“I take it your nan didn’t whack you with a wooden spoon when you were young?”
“No,” Angie says. “Our beatings came from our mother and were mental, involving the deliberate erosion of our self-esteem.”
“Subtle, but effective,” Sandra adds.
“What time tomorrow? Should I meet you here or?” Valerie asks. For a second I’m disappointed that this means I’m not spending the night with her, but obviously I’m both thinking with my dick and being selfish.
“I’ll come pick you up at the hotel at nine,” I tell her. “Sorry if that’s too early.”
“I can’t promise she won’t be hung over,” Sandra says. “It is our last night in Ireland together.”
The crazy thought of Valerie meeting some other guy tonight, some guy who doesn’t have an outlandish plan of lies, makes a hot coal of jealousy burn in my stomach.
Shite, I’ve got to get a hold of myself. This possessive version of myself, especially over someone I have no right to get possessive over, is entirely new to me.
“Perhaps you two should, you know, exchange phone numbers,” Angie says with a bemused look on her face. “Might come in handy during the fake fiancé thing. Tell us again why you want to do this?”
Since we still have our espressos to finish and they’ve only heard the truth second hand, I tell them the same thing I told Valerie. In the end, Sandra has watery eyes and is clutching her chest, while Angie looks moderately affected.
Then they leave and Valerie and I say goodbye for now. It’s just a wave as she makes her way to their taxi, which Sandra had called without me noticing.
A wave that’s distant and awkward and shy, the kind of wave you give someone you don’t know very well.
And that’s when it hits me that I don’t know her very well.
And I’m about to take her home.
To see my nan.
To see my father.
And have her pretend to be my wife-to-be.
What the fuck could possibly go wrong?
The next morning I have my stuff packed in the back of my Cayenne and I’m heading over to Valerie’s hotel.
The snow has transformed into grey slush and everyone looks positively miserable at the prospect of going back to work. I’m honked at twice for reasons I can’t discern, and by the time I pull up to the hotel, I’m ready to get out of Dublin before the city starts to implode.
Valerie is waiting on the steps, talking to the hotel’s doorman. I get to observe her for a moment before she sees me.
Am I doing the right thing?
Do you trust this girl to lie for you?
Don’t you wonder why she would?
I can’t say I haven’t been asking myself those questions a lot over the last twenty-four hours.

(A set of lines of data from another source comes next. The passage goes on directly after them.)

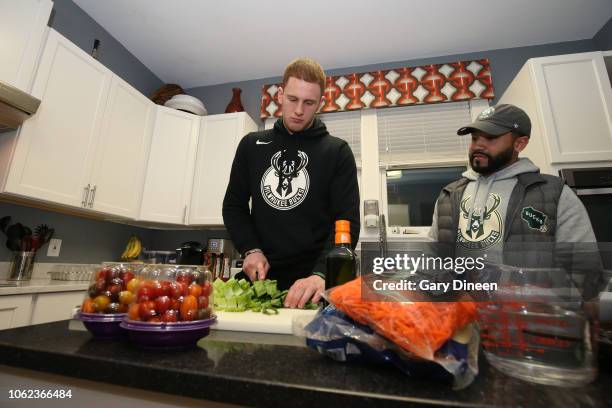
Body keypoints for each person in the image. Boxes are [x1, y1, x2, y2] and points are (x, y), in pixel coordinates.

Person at [222, 58, 360, 308]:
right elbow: (234, 206)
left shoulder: (337, 152)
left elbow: (347, 221)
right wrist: (250, 250)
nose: (298, 110)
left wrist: (320, 275)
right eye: (293, 99)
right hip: (258, 284)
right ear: (280, 94)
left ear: (320, 103)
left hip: (313, 287)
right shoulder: (251, 145)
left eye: (308, 103)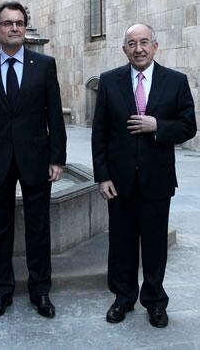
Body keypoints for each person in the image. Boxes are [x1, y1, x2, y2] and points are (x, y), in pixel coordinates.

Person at [92, 23, 197, 328]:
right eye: (131, 43)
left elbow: (188, 126)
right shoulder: (109, 82)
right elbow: (100, 134)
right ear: (124, 48)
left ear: (155, 45)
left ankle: (154, 302)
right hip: (119, 181)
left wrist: (158, 126)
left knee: (154, 245)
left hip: (157, 179)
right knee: (121, 243)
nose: (138, 48)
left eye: (144, 42)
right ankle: (123, 298)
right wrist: (103, 176)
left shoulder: (175, 82)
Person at [0, 1, 66, 319]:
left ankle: (41, 291)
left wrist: (57, 158)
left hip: (36, 158)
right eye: (8, 23)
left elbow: (54, 114)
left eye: (20, 23)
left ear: (25, 28)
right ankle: (1, 292)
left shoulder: (44, 65)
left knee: (38, 228)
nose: (14, 28)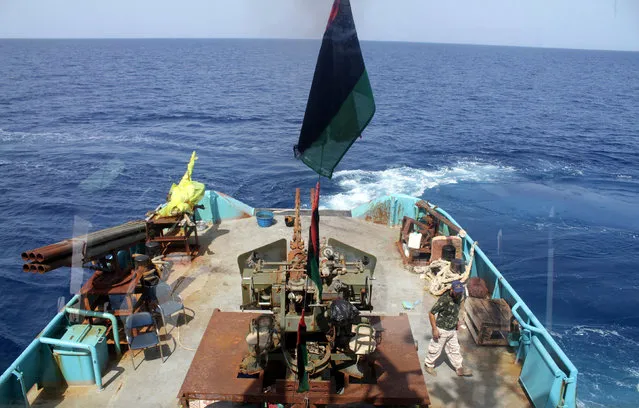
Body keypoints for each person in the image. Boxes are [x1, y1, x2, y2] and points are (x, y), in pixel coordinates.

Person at [424, 280, 473, 377]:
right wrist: (434, 329)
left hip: (452, 330)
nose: (459, 293)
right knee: (435, 348)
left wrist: (458, 321)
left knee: (455, 349)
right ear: (451, 289)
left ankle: (459, 368)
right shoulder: (444, 300)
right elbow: (431, 313)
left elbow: (457, 309)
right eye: (457, 291)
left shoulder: (459, 296)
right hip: (441, 329)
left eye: (460, 291)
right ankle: (428, 364)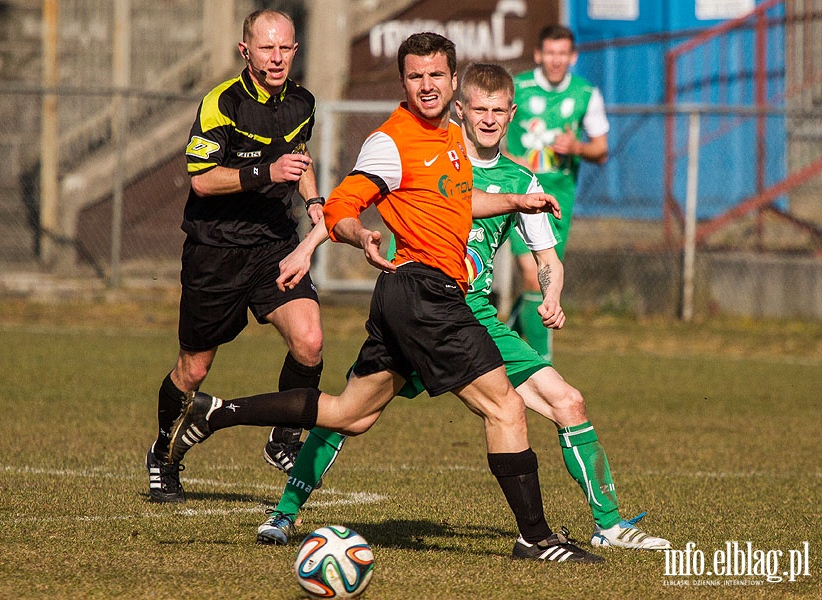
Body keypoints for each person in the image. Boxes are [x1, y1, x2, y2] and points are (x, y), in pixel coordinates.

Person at [167, 32, 604, 563]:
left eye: (436, 75)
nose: (427, 85)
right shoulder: (392, 140)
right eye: (416, 76)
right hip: (426, 292)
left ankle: (221, 411)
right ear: (403, 82)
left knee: (351, 413)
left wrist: (516, 198)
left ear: (452, 81)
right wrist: (341, 238)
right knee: (506, 406)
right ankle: (536, 538)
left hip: (409, 295)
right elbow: (344, 205)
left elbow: (455, 202)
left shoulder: (446, 137)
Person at [255, 63, 670, 553]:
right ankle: (283, 514)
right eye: (480, 109)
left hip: (477, 318)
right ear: (460, 109)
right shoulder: (436, 153)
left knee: (568, 401)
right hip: (422, 309)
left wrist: (552, 293)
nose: (489, 119)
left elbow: (547, 257)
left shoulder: (520, 178)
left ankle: (610, 525)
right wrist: (309, 247)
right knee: (350, 415)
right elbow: (353, 198)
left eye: (499, 110)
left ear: (512, 114)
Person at [147, 9, 329, 503]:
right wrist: (266, 173)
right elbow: (202, 180)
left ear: (295, 50)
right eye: (266, 48)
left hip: (274, 243)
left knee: (310, 342)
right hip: (217, 250)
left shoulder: (302, 102)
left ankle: (283, 437)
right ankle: (164, 454)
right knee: (194, 370)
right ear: (244, 51)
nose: (276, 58)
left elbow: (300, 155)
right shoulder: (221, 103)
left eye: (285, 48)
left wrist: (313, 200)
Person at [503, 24, 609, 362]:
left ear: (573, 57)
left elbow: (601, 150)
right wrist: (510, 159)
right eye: (550, 53)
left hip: (559, 198)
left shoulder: (585, 93)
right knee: (533, 275)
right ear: (538, 55)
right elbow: (484, 136)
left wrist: (577, 146)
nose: (556, 60)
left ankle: (503, 334)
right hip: (521, 193)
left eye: (562, 54)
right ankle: (541, 361)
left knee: (545, 280)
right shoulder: (517, 87)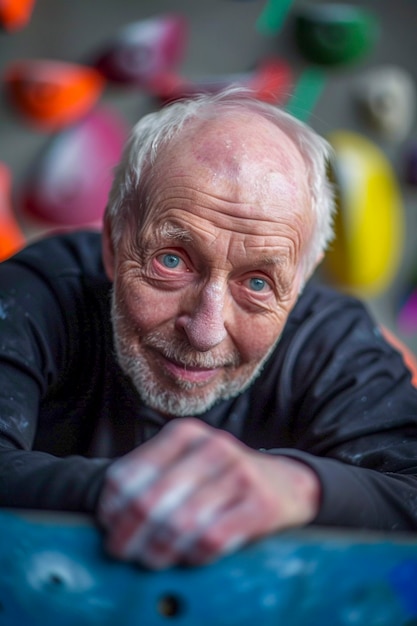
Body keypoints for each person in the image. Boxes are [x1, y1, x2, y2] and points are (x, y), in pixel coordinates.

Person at [1, 87, 417, 570]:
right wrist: (130, 492)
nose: (204, 331)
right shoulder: (39, 291)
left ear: (301, 279)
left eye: (258, 282)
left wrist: (301, 486)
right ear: (114, 241)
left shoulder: (334, 343)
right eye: (172, 260)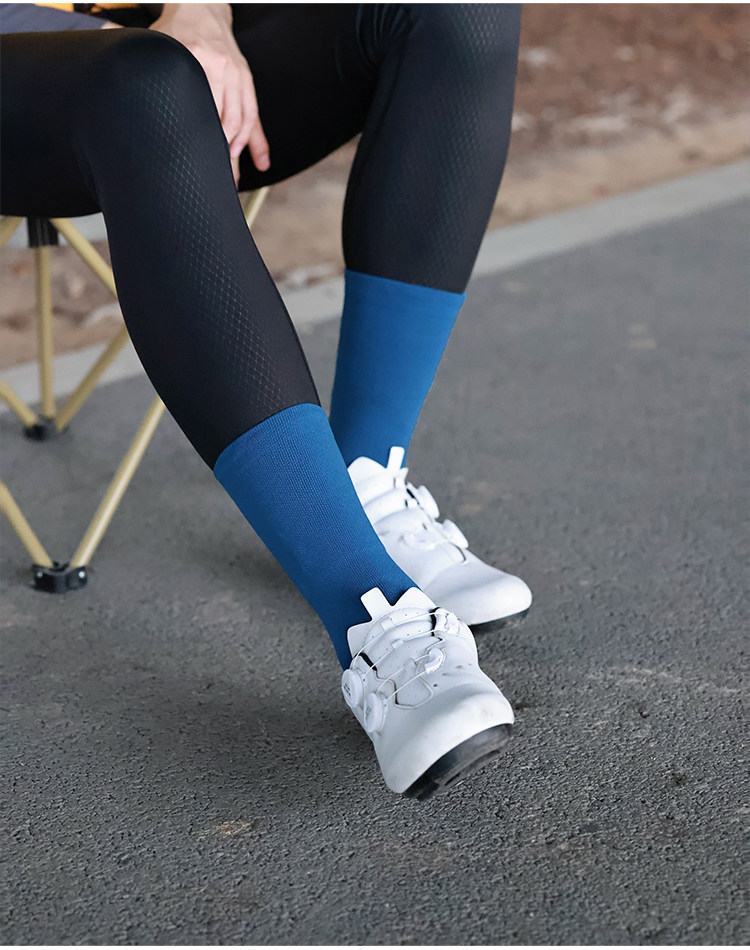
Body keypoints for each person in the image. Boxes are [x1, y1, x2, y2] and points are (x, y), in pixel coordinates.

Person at [1, 2, 531, 799]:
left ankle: (365, 479)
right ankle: (371, 616)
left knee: (456, 10)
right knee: (148, 85)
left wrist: (199, 12)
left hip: (161, 37)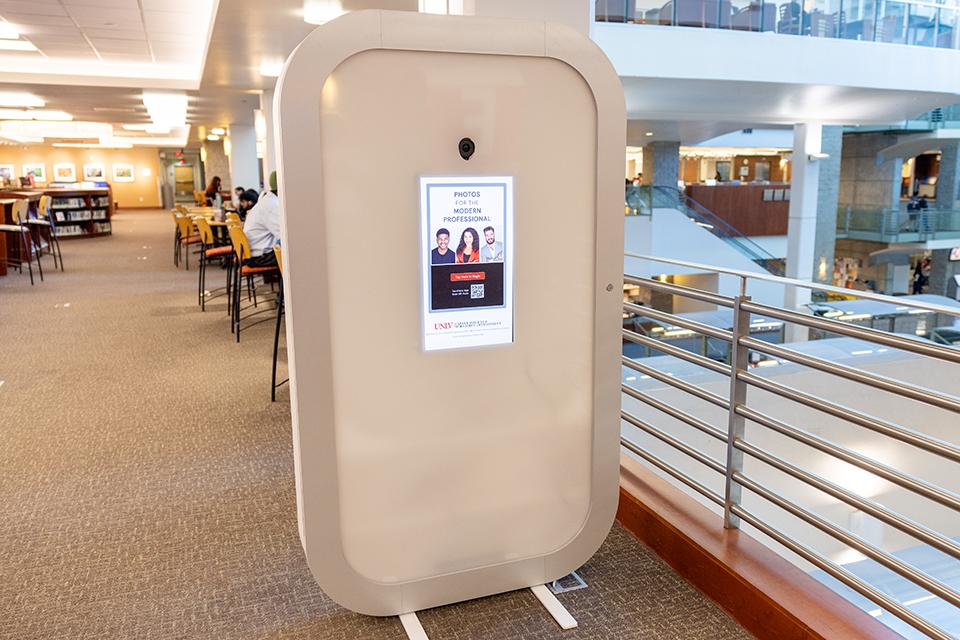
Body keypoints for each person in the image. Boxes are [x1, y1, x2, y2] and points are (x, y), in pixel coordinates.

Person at [242, 171, 280, 267]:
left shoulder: (268, 201)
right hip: (260, 258)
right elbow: (284, 235)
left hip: (255, 253)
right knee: (296, 252)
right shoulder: (271, 205)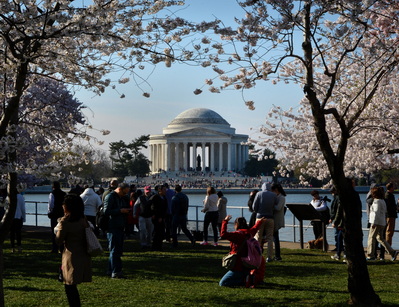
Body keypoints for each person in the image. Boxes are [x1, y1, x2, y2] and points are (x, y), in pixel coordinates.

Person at [55, 194, 92, 307]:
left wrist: (59, 226)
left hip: (70, 256)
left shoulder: (66, 222)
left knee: (69, 286)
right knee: (72, 286)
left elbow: (58, 240)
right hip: (83, 255)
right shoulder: (83, 220)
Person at [219, 215, 265, 287]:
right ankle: (247, 278)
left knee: (223, 283)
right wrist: (260, 222)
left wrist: (225, 221)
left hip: (237, 266)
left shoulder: (236, 235)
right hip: (247, 265)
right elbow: (255, 228)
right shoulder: (249, 233)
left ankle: (245, 281)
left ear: (236, 225)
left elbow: (223, 234)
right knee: (239, 275)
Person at [103, 182, 131, 278]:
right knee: (115, 250)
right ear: (119, 189)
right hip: (113, 226)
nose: (125, 195)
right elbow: (106, 211)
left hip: (119, 225)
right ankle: (116, 271)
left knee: (117, 250)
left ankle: (110, 270)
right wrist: (120, 211)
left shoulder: (121, 198)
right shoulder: (110, 197)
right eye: (124, 193)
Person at [366, 186, 399, 261]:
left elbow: (376, 212)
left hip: (376, 222)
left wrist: (374, 223)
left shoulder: (376, 201)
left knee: (371, 237)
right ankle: (392, 252)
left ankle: (370, 255)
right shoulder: (382, 201)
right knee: (380, 238)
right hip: (382, 222)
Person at [252, 182, 278, 262]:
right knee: (270, 238)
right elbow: (275, 205)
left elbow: (254, 206)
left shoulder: (259, 194)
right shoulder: (274, 195)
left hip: (260, 217)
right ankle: (269, 257)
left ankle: (257, 255)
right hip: (270, 217)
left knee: (258, 237)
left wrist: (258, 211)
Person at [48, 181, 66, 253]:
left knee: (54, 231)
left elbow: (51, 205)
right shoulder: (64, 194)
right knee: (61, 231)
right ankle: (61, 248)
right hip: (62, 214)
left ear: (53, 187)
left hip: (54, 214)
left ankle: (55, 248)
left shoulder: (52, 194)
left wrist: (49, 212)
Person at [151, 184, 168, 251]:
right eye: (164, 189)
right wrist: (156, 215)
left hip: (162, 217)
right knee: (156, 232)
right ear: (160, 190)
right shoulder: (155, 197)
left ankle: (159, 246)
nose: (165, 191)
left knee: (161, 232)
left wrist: (163, 217)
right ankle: (155, 246)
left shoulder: (164, 198)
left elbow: (165, 208)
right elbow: (153, 207)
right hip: (156, 217)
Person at [271, 183, 286, 261]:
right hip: (273, 218)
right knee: (274, 237)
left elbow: (278, 208)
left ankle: (277, 255)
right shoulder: (276, 197)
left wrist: (271, 204)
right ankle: (276, 255)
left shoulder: (281, 198)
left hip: (277, 219)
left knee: (275, 237)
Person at [329, 186, 344, 261]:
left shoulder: (337, 199)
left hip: (339, 221)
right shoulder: (336, 198)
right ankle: (339, 250)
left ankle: (339, 251)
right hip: (337, 220)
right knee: (339, 236)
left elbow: (337, 210)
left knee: (338, 236)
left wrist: (334, 220)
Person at [385, 182, 397, 247]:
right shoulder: (389, 196)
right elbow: (391, 206)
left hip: (390, 215)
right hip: (390, 215)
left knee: (389, 231)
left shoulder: (387, 195)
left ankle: (388, 246)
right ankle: (388, 246)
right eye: (393, 187)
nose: (394, 188)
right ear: (391, 188)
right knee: (389, 231)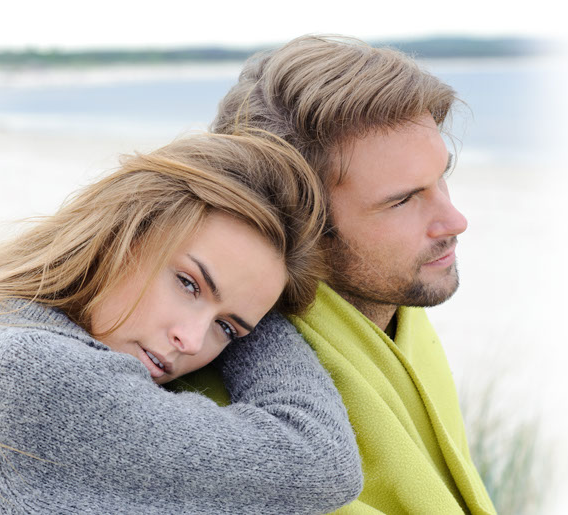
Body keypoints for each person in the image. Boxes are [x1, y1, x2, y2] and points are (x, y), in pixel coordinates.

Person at [0, 131, 363, 514]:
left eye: (229, 330)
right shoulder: (33, 374)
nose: (191, 339)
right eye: (188, 283)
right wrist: (258, 309)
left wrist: (252, 293)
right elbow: (319, 460)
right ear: (122, 232)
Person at [179, 35, 498, 514]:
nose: (455, 221)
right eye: (402, 200)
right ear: (298, 223)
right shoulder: (225, 411)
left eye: (442, 175)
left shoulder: (395, 307)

But now that I’m looking at Valerie, the doubt subsides. Just enough to think that maybe this will work anyway.
I mean, the woman is gorgeous. Even when she’s smiling politely at the doorman (and also frowning in such a way that it makes me think she can’t understand a word of what this guy is saying), she exudes something that I can’t put my finger on. I’m not poetic or worldly enough, perhaps.
The best I can say is that she reminds me of the first day of spring. Not the arbitrary date in March, but that first real day when the sun is out and the air is fresh and you close your eyes and you can almost feel yourself being reborn again.
I can’t say I’ve ever gotten that feeling from someone else before, and it’s just enough to cause my rapidly beating heart to slow.
I take a deep breath and get out of the car, heading to the steps of the hotel.
“Good morning,” I tell her, coming up beside her. “Are ye ready?”
Now that I’m closer, I can see the shyness in her eyes, the fact that she’s as unsure about this as I am.
“As I’ll ever be,” she says, and the doorman attempts to grab her suitcase but before he can I’ve already scooped it up and I’m gesturing to the car.
Meanwhile I can hear someone else behind us talking to the doorman: “Is that Padraig McCarthy? That fool should be back in the game. He looks fine to me.”
I wonder when they’ll learn I’m anything but fine.
I put her luggage in the trunk and quickly go around to her passenger door, opening it for her.
“Such a gentleman,” she comments, looking impressed.